National regulation requiring disclosure of material climate risks should be a priority for the G20, according to major European and US pension funds and other institutional investors with more than $13trn (€11.5trn) in assets under management. 

The recommendation is one of several that the group of investors, which include the $293bn California Public Employees’ Retirement System (CalPERS) and major European asset owners such as the Swedish buffer funds, €183bn Dutch asset manager PGGM and the UK’s £50bn (€68bn) Universities Superannuation Scheme (USS), have set out in a climate change-focused letter to the governments of the world’s 20 largest economies (G20).

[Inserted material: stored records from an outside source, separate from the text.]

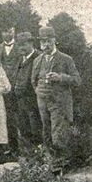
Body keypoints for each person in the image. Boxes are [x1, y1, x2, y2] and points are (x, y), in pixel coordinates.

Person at [31, 26, 81, 154]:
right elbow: (33, 80)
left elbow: (77, 80)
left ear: (54, 40)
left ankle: (61, 159)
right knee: (46, 129)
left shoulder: (66, 59)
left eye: (49, 41)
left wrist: (60, 77)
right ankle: (50, 159)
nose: (46, 44)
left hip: (59, 102)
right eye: (43, 41)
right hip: (43, 102)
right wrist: (38, 91)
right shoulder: (37, 60)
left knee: (58, 131)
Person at [12, 32, 41, 149]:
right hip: (21, 99)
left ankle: (38, 152)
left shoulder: (39, 57)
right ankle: (28, 152)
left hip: (34, 99)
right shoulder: (20, 59)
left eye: (23, 45)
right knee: (23, 126)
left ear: (31, 43)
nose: (21, 48)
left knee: (36, 126)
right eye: (19, 45)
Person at [0, 27, 21, 154]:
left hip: (16, 89)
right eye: (5, 31)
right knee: (0, 117)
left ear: (14, 31)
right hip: (0, 90)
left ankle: (15, 147)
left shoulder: (20, 48)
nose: (8, 33)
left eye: (10, 31)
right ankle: (1, 146)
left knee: (14, 119)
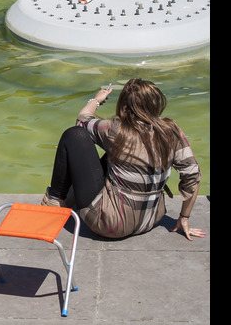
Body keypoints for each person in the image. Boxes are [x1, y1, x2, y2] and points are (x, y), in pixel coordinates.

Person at [41, 79, 205, 241]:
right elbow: (193, 175)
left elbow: (82, 121)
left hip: (110, 225)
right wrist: (184, 217)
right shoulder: (171, 131)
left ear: (125, 104)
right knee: (112, 155)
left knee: (74, 135)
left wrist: (97, 99)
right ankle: (70, 198)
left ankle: (55, 200)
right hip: (150, 220)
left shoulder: (116, 129)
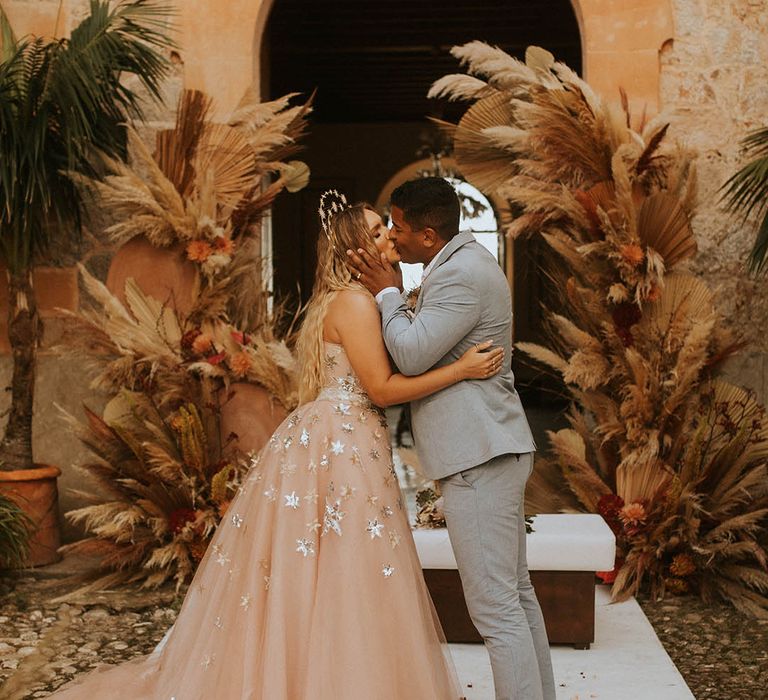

Citing the landmark agreement reached at the UN climate change conference (COP21) in Paris in December 2015, the investors said that significant investment is needed to achieve the goals of the Paris agreement and that governments “have a responsibility to work with the private sector” to ensure this is catalysed.

To that end, according to the investor group, the G20 should, among other steps, “prioritise rulemaking by national financial regulators to require disclosure of material climate risks”.

They cited the work being done by the Task Force on Climate-related Financial Disclosure (TCFD) of the Financial Stability Board (FSB), and asked the G20 to consider the task force’s recommendations, due in December 2016, “as inputs towards any rulemaking” by national financial regulators.

The TCFD is developing a framework for voluntary climate-related financial disclosure by companies, and is due to present a final report for consultation by the end of December.

In their letter, the investors also called for the G20 to “support a doubling of global investment in clean energy by 2020”, saying the private sector needs policy support to achieve this goal, and for the governments to implement previously issued investor recommendations for action such as the introduction of “stable, reliable and economically meaningful carbon pricing” and the phasing out of subsidies for fossil fuels.

The letter, which was co-sponsored by investor organisations such as the UN-backed Principles for Responsible Investment (PRI) and the Institutional Investor Network on Climate Change (IIGCC), comes in the lead-up to a summit of G20 leaders in Hangzhou, China, in early September.

The investors also want to see “green finance” on the agenda of the summit, specifically conclusions drawn by the G20’s green finance study group.

“We request that the green finance agenda be taken forward by future G20 presidencies,” the letter states.

It comes after the UK’s Institute and Faculty of Actuaries (IFoA) earlier this week announced it has signed a letter to the G20, urging the governments to phase out fossil fuel subsidies.